**Task description:** Work out how many lines in the data hold the word "iPhone", and reply with that number only.
* * * * *
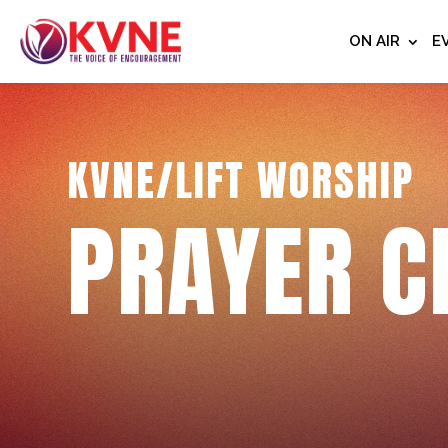
ON AIR
E
KVNE/LIFT WORSHIP
PRAYER C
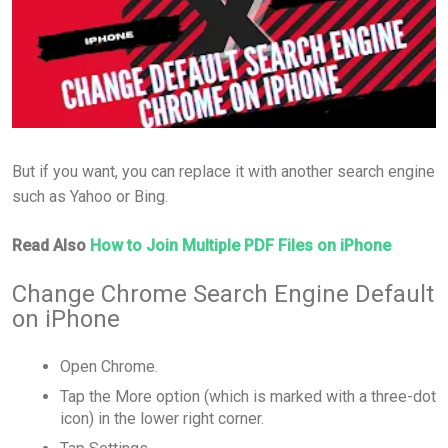
But if you want, you can replace it with another search engine
such as Yahoo or Bing.
Read Also
How to Join Multiple PDF Files on iPhone
Change Chrome Search Engine Default
on iPhone
Open Chrome.
Tap the More option (which is marked with a three-dot
icon) in the lower right corner.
* * * * *
**Answer to this problem:** 2